## What you will do
State how many lines of the listing below contain the string "holidays", treating uppercase and lowercase as different. Give only the number.
==== Provided data ====
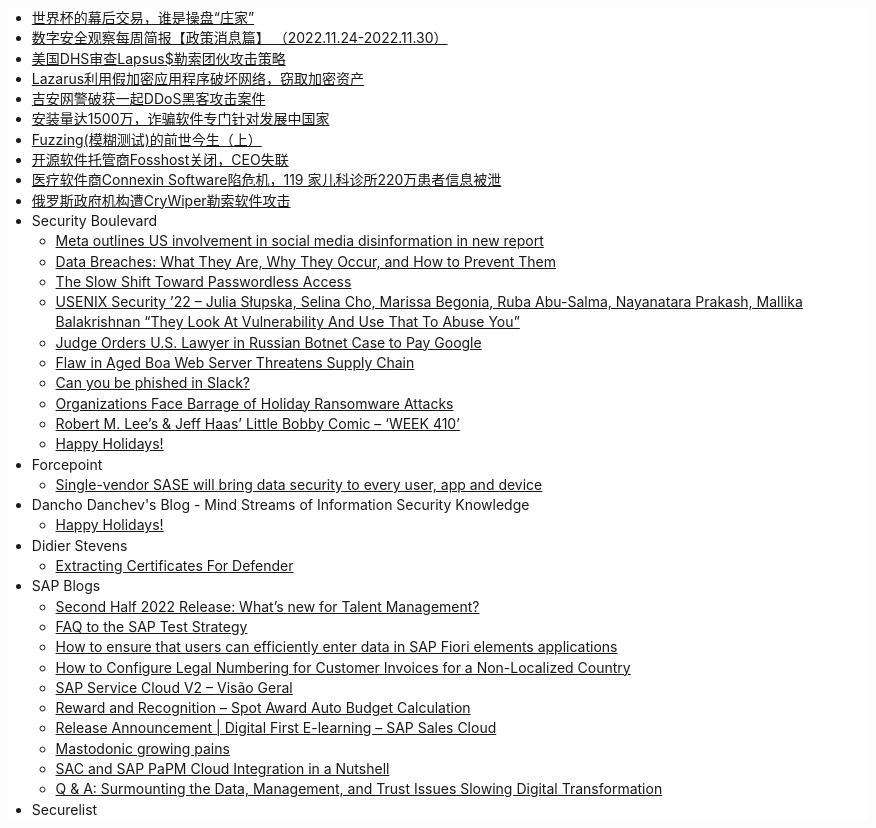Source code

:   - [世界杯的幕后交易，谁是操盘“庄家”](https://www.anquanke.com/post/id/283598)
  - [数字安全观察每周简报【政策消息篇】 （2022.11.24-2022.11.30）](https://www.anquanke.com/post/id/284062)
  - [美国DHS审查Lapsus$勒索团伙攻击策略](https://www.anquanke.com/post/id/284024)
  - [Lazarus利用假加密应用程序破坏网络，窃取加密资产](https://www.anquanke.com/post/id/284021)
  - [吉安网警破获一起DDoS黑客攻击案件](https://www.anquanke.com/post/id/284018)
  - [安装量达1500万，诈骗软件专门针对发展中国家](https://www.anquanke.com/post/id/284013)
  - [Fuzzing(模糊测试)的前世今生（上）](https://www.anquanke.com/post/id/283945)
  - [开源软件托管商Fosshost关闭，CEO失联](https://www.anquanke.com/post/id/284010)
  - [医疗软件商Connexin Software陷危机，119 家儿科诊所220万患者信息被泄](https://www.anquanke.com/post/id/284007)
  - [俄罗斯政府机构遭CryWiper勒索软件攻击](https://www.anquanke.com/post/id/283978)
- Security Boulevard
  - [Meta outlines US involvement in social media disinformation in new report](https://securityboulevard.com/2022/12/meta-outlines-us-involvement-in-social-media-disinformation-in-new-report/)
  - [Data Breaches: What They Are, Why They Occur, and How to Prevent Them](https://securityboulevard.com/2022/12/data-breaches-what-they-are-why-they-occur-and-how-to-prevent-them/)
  - [The Slow Shift Toward Passwordless Access](https://securityboulevard.com/2022/12/the-slow-shift-toward-passwordless-access/)
  - [USENIX Security ’22 – Julia Słupska, Selina Cho, Marissa Begonia, Ruba Abu-Salma, Nayanatara Prakash, Mallika Balakrishnan “They Look At Vulnerability And Use That To Abuse You”](https://securityboulevard.com/2022/12/usenix-security-22-julia-slupska-selina-cho-marissa-begonia-ruba-abu-salma-nayanatara-prakash-mallika-balakrishnan-they-look-at-vulnerability-and-use-that-to-abuse-you/)
  - [Judge Orders U.S. Lawyer in Russian Botnet Case to Pay Google](https://securityboulevard.com/2022/12/judge-orders-u-s-lawyer-in-russian-botnet-case-to-pay-google/)
  - [Flaw in Aged Boa Web Server Threatens Supply Chain](https://securityboulevard.com/2022/12/flaw-in-aged-boa-web-server-threatens-supply-chain/)
  - [Can you be phished in Slack?](https://securityboulevard.com/2022/12/can-you-be-phished-in-slack/)
  - [Organizations Face Barrage of Holiday Ransomware Attacks](https://securityboulevard.com/2022/12/organizations-face-barrage-of-holiday-ransomware-attacks/)
  - [Robert M. Lee’s & Jeff Haas’ Little Bobby Comic – ‘WEEK 410’](https://securityboulevard.com/2022/12/robert-m-lees-jeff-haas-little-bobby-comic-week-410/)
  - [Happy Holidays!](https://securityboulevard.com/2022/12/happy-holidays/)
- Forcepoint
  - [Single-vendor SASE will bring data security to every user, app and device](https://www.forcepoint.com/blog/x-labs/single-vendor-sase-data-security-everywhere)
- Dancho Danchev's Blog - Mind Streams of Information Security Knowledge
  - [Happy Holidays!](https://ddanchev.blogspot.com/2022/12/happy-holidays.html)
- Didier Stevens
  - [Extracting Certificates For Defender](https://blog.didierstevens.com/2022/12/05/extracting-certificates-for-defender/)
- SAP Blogs
  - [Second Half 2022 Release: What’s new for Talent Management?](https://blogs.sap.com/2022/12/05/second-half-2022-release-whats-new-for-talent-management/)
  - [FAQ to the SAP Test Strategy](https://blogs.sap.com/2022/12/05/faq-to-the-sap-test-strategy/)
  - [How to ensure that users can efficiently enter data in SAP Fiori elements applications](https://blogs.sap.com/2022/12/05/how-to-ensure-that-users-can-efficiently-enter-data-in-sap-fiori-elements-applications/)
  - [How to Configure Legal Numbering for Customer Invoices for a Non-Localized Country](https://blogs.sap.com/2022/12/05/how-to-configure-legal-numbering-for-customer-invoices-for-a-non-localized-country/)
  - [SAP Service Cloud V2 – Visão Geral](https://blogs.sap.com/2022/12/05/sap-service-cloud-v2-visao-geral/)
  - [Reward and Recognition – Spot Award Auto Budget Calculation](https://blogs.sap.com/2022/12/05/reward-and-recognition-spot-award-auto-budget-calculation/)
  - [Release Announcement | Digital First E-learning – SAP Sales Cloud](https://blogs.sap.com/2022/12/05/release-announcement-digital-first-e-learning-sap-sales-cloud/)
  - [Mastodonic growing pains](https://blogs.sap.com/2022/12/05/mastodonic-growing-pains/)
  - [SAC and SAP PaPM Cloud Integration in a Nutshell](https://blogs.sap.com/2022/12/05/sac-and-sap-papm-cloud-integration-in-a-nutshell/)
  - [Q & A:  Surmounting the Data, Management, and Trust Issues Slowing  Digital Transformation](https://blogs.sap.com/2022/12/05/q-a-surmounting-the-data-management-and-trust-issues-slowing-digital-transformation/)
- Securelist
====
## Result below
2